The digital decoupling between China and the United States could severely affect European companies in China and they should “prepare for the worst,” European business groups said, adding that they could be forced into a costly separation of their international operations.
While the political, commercial and financial decoupling is worrying, the Sino-U.S. Tech rivalry is expected to cause the biggest upheaval, said the European Chamber of Commerce in China and the Mercator Institute for Chinese Studies, a think tank based. in Berlin. in a report released Thursday.
Just as the United States tries to purge its networks of software and components made in China, China, which relies heavily on semiconductor imports, is pushing for digital self-sufficiency, he said.
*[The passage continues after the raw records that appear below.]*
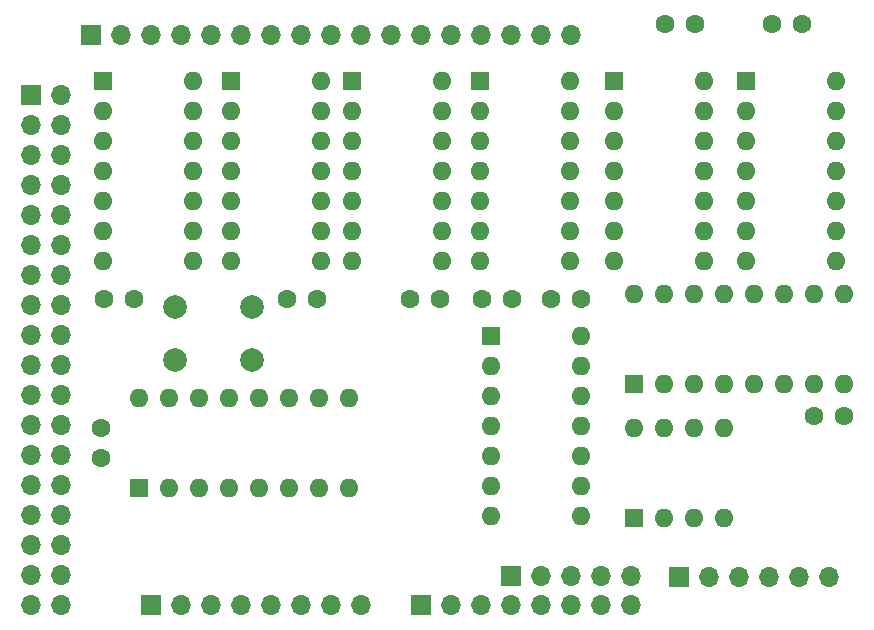
<source format=gbr>
%TF.GenerationSoftware,KiCad,Pcbnew,7.0.9*%
%TF.CreationDate,2025-02-11T06:25:59-06:00*%
%TF.ProjectId,Piggyback MEM0-7 + Addr,50696767-7962-4616-936b-204d454d302d,rev?*%
%TF.SameCoordinates,Original*%
%TF.FileFunction,Soldermask,Bot*%
%TF.FilePolarity,Negative*%
%FSLAX46Y46*%
G04 Gerber Fmt 4.6, Leading zero omitted, Abs format (unit mm)*
G04 Created by KiCad (PCBNEW 7.0.9) date 2025-02-11 06:25:59*
%MOMM*%
%LPD*%
G01*
G04 APERTURE LIST*
%ADD10C,1.600000*%
%ADD11R,1.700000X1.700000*%
%ADD12O,1.700000X1.700000*%
%ADD13R,1.600000X1.600000*%
%ADD14O,1.600000X1.600000*%
%ADD15C,2.000000*%
G04 APERTURE END LIST*
D10*
%TO.C,C1*%
X75692000Y-90043000D03*
X78232000Y-90043000D03*
%TD*%
D11*
%TO.C,J1*%
X69469000Y-72771000D03*
D12*
X72009000Y-72771000D03*
X69469000Y-75311000D03*
X72009000Y-75311000D03*
X69469000Y-77851000D03*
X72009000Y-77851000D03*
X69469000Y-80391000D03*
X72009000Y-80391000D03*
X69469000Y-82931000D03*
X72009000Y-82931000D03*
X69469000Y-85471000D03*
X72009000Y-85471000D03*
X69469000Y-88011000D03*
X72009000Y-88011000D03*
X69469000Y-90551000D03*
X72009000Y-90551000D03*
X69469000Y-93091000D03*
X72009000Y-93091000D03*
X69469000Y-95631000D03*
X72009000Y-95631000D03*
X69469000Y-98171000D03*
X72009000Y-98171000D03*
X69469000Y-100711000D03*
X72009000Y-100711000D03*
X69469000Y-103251000D03*
X72009000Y-103251000D03*
X69469000Y-105791000D03*
X72009000Y-105791000D03*
X69469000Y-108331000D03*
X72009000Y-108331000D03*
X69469000Y-110871000D03*
X72009000Y-110871000D03*
X69469000Y-113411000D03*
X72009000Y-113411000D03*
X69469000Y-115951000D03*
X72009000Y-115951000D03*
%TD*%
D10*
%TO.C,C7*%
X75438000Y-100965000D03*
X75438000Y-103505000D03*
%TD*%
D13*
%TO.C,U1*%
X75565000Y-71628000D03*
D14*
X75565000Y-74168000D03*
X75565000Y-76708000D03*
X75565000Y-79248000D03*
X75565000Y-81788000D03*
X75565000Y-84328000D03*
X75565000Y-86868000D03*
X83185000Y-86868000D03*
X83185000Y-84328000D03*
X83185000Y-81788000D03*
X83185000Y-79248000D03*
X83185000Y-76708000D03*
X83185000Y-74168000D03*
X83185000Y-71628000D03*
%TD*%
D13*
%TO.C,U8*%
X118872000Y-71628000D03*
D14*
X118872000Y-74168000D03*
X118872000Y-76708000D03*
X118872000Y-79248000D03*
X118872000Y-81788000D03*
X118872000Y-84328000D03*
X118872000Y-86868000D03*
X126492000Y-86868000D03*
X126492000Y-84328000D03*
X126492000Y-81788000D03*
X126492000Y-79248000D03*
X126492000Y-76708000D03*
X126492000Y-74168000D03*
X126492000Y-71628000D03*
%TD*%
D11*
%TO.C,J3*%
X74549000Y-67691000D03*
D12*
X77089000Y-67691000D03*
X79629000Y-67691000D03*
X82169000Y-67691000D03*
X84709000Y-67691000D03*
X87249000Y-67691000D03*
X89789000Y-67691000D03*
X92329000Y-67691000D03*
X94869000Y-67691000D03*
X97409000Y-67691000D03*
X99949000Y-67691000D03*
X102489000Y-67691000D03*
X105029000Y-67691000D03*
X107569000Y-67691000D03*
X110109000Y-67691000D03*
X112649000Y-67691000D03*
X115189000Y-67691000D03*
%TD*%
D10*
%TO.C,C6*%
X135763000Y-99949000D03*
X138303000Y-99949000D03*
%TD*%
D13*
%TO.C,U5*%
X96647000Y-71628000D03*
D14*
X96647000Y-74168000D03*
X96647000Y-76708000D03*
X96647000Y-79248000D03*
X96647000Y-81788000D03*
X96647000Y-84328000D03*
X96647000Y-86868000D03*
X104267000Y-86868000D03*
X104267000Y-84328000D03*
X104267000Y-81788000D03*
X104267000Y-79248000D03*
X104267000Y-76708000D03*
X104267000Y-74168000D03*
X104267000Y-71628000D03*
%TD*%
D13*
%TO.C,U3*%
X108458000Y-93218000D03*
D14*
X108458000Y-95758000D03*
X108458000Y-98298000D03*
X108458000Y-100838000D03*
X108458000Y-103378000D03*
X108458000Y-105918000D03*
X108458000Y-108458000D03*
X116078000Y-108458000D03*
X116078000Y-105918000D03*
X116078000Y-103378000D03*
X116078000Y-100838000D03*
X116078000Y-98298000D03*
X116078000Y-95758000D03*
X116078000Y-93218000D03*
%TD*%
D13*
%TO.C,U6*%
X107497000Y-71628000D03*
D14*
X107497000Y-74168000D03*
X107497000Y-76708000D03*
X107497000Y-79248000D03*
X107497000Y-81788000D03*
X107497000Y-84328000D03*
X107497000Y-86868000D03*
X115117000Y-86868000D03*
X115117000Y-84328000D03*
X115117000Y-81788000D03*
X115117000Y-79248000D03*
X115117000Y-76708000D03*
X115117000Y-74168000D03*
X115117000Y-71628000D03*
%TD*%
D10*
%TO.C,C9*%
X91186000Y-90043000D03*
X93726000Y-90043000D03*
%TD*%
D11*
%TO.C,J6*%
X102489000Y-115951000D03*
D12*
X105029000Y-115951000D03*
X107569000Y-115951000D03*
X110109000Y-115951000D03*
X112649000Y-115951000D03*
X115189000Y-115951000D03*
X117729000Y-115951000D03*
X120269000Y-115951000D03*
%TD*%
D13*
%TO.C,U7*%
X130048000Y-71628000D03*
D14*
X130048000Y-74168000D03*
X130048000Y-76708000D03*
X130048000Y-79248000D03*
X130048000Y-81788000D03*
X130048000Y-84328000D03*
X130048000Y-86868000D03*
X137668000Y-86868000D03*
X137668000Y-84328000D03*
X137668000Y-81788000D03*
X137668000Y-79248000D03*
X137668000Y-76708000D03*
X137668000Y-74168000D03*
X137668000Y-71628000D03*
%TD*%
D10*
%TO.C,C4*%
X116078000Y-90043000D03*
X113538000Y-90043000D03*
%TD*%
D13*
%TO.C,U4*%
X78613000Y-106045000D03*
D14*
X81153000Y-106045000D03*
X83693000Y-106045000D03*
X86233000Y-106045000D03*
X88773000Y-106045000D03*
X91313000Y-106045000D03*
X93853000Y-106045000D03*
X96393000Y-106045000D03*
X96393000Y-98425000D03*
X93853000Y-98425000D03*
X91313000Y-98425000D03*
X88773000Y-98425000D03*
X86233000Y-98425000D03*
X83693000Y-98425000D03*
X81153000Y-98425000D03*
X78613000Y-98425000D03*
%TD*%
D10*
%TO.C,C5*%
X132207000Y-66802000D03*
X134747000Y-66802000D03*
%TD*%
%TO.C,C3*%
X110236000Y-90043000D03*
X107696000Y-90043000D03*
%TD*%
%TO.C,C8*%
X101600000Y-90043000D03*
X104140000Y-90043000D03*
%TD*%
D15*
%TO.C,Button*%
X81661000Y-90744000D03*
X88161000Y-90744000D03*
X81661000Y-95244000D03*
X88161000Y-95244000D03*
%TD*%
D13*
%TO.C,U9*%
X120523000Y-97282000D03*
D14*
X123063000Y-97282000D03*
X125603000Y-97282000D03*
X128143000Y-97282000D03*
X130683000Y-97282000D03*
X133223000Y-97282000D03*
X135763000Y-97282000D03*
X138303000Y-97282000D03*
X138303000Y-89662000D03*
X135763000Y-89662000D03*
X133223000Y-89662000D03*
X130683000Y-89662000D03*
X128143000Y-89662000D03*
X125603000Y-89662000D03*
X123063000Y-89662000D03*
X120523000Y-89662000D03*
%TD*%
D11*
%TO.C,J2*%
X110109000Y-113538000D03*
D12*
X112649000Y-113538000D03*
X115189000Y-113538000D03*
X117729000Y-113538000D03*
X120269000Y-113538000D03*
%TD*%
D11*
%TO.C,J4*%
X124307600Y-113563400D03*
D12*
X126847600Y-113563400D03*
X129387600Y-113563400D03*
X131927600Y-113563400D03*
X134467600Y-113563400D03*
X137007600Y-113563400D03*
%TD*%
D13*
%TO.C,U2*%
X86415000Y-71628000D03*
D14*
X86415000Y-74168000D03*
X86415000Y-76708000D03*
X86415000Y-79248000D03*
X86415000Y-81788000D03*
X86415000Y-84328000D03*
X86415000Y-86868000D03*
X94035000Y-86868000D03*
X94035000Y-84328000D03*
X94035000Y-81788000D03*
X94035000Y-79248000D03*
X94035000Y-76708000D03*
X94035000Y-74168000D03*
X94035000Y-71628000D03*
%TD*%
D10*
%TO.C,C2*%
X123190000Y-66802000D03*
X125730000Y-66802000D03*
%TD*%
D13*
%TO.C,SW2*%
X120523000Y-108585000D03*
D14*
X123063000Y-108585000D03*
X125603000Y-108585000D03*
X128143000Y-108585000D03*
X128143000Y-100965000D03*
X125603000Y-100965000D03*
X123063000Y-100965000D03*
X120523000Y-100965000D03*
%TD*%
D11*
%TO.C,J5*%
X79629000Y-115951000D03*
D12*
X82169000Y-115951000D03*
X84709000Y-115951000D03*
X87249000Y-115951000D03*
X89789000Y-115951000D03*
X92329000Y-115951000D03*
X94869000Y-115951000D03*
X97409000Y-115951000D03*
%TD*%
M02*

</source>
European companies are caught in the middle.
House Speaker Joerg Wuttke, speaking at a briefing ahead of the report’s launch, warned of a “growing storm”.
Data flows, information, communication and technology (ICT) equipment and digital goods and services would be the areas where decoupling hurts businesses the most, he said.
Businesses are already grappling with some of these issues, with varying definitions of “data” already having a “significant negative impact” on nearly half of the companies surveyed, the groups said in the report.
They said 19% of companies had abandoned or postponed new projects, goods or services due to China’s personal information regulations.
“As the world moves towards increasing techno-nationalism, the possibility of complete digital disintegration requires sober analysis,” they said in the report, which comes two weeks after the EU and China struck a deal. agreement to give European companies better access to Chinese markets.
A US Clean Network proposal aims to build a global digital alliance excluding technology that Washington sees as being manipulated by the Chinese Communist government.
Protectionism in China is already preventing companies from using European digital solutions and networking equipment, said Jacob Gunter, also in the House.
Prioritizing national security concerns over business and trade increases uncertainty and hurts sentiment, as does China’s declining image in Europe, according to the report, which was based on surveys of around 120 chamber members and conducted at the end of last year.
European companies may be forced to choose between entirely separate operations in China and the rest of the world, or find ways to use a more “neutral” architecture, according to the report.
“The costs of either option are considerable. Every step taken on the road to decoupling inflicts further damage to innovation, efficiency, cost reduction and economies of scale, ”he said.
“We’re on a descent… it’s picking up speed,” said Wuttke. “I don’t see any exit ramp at this point.”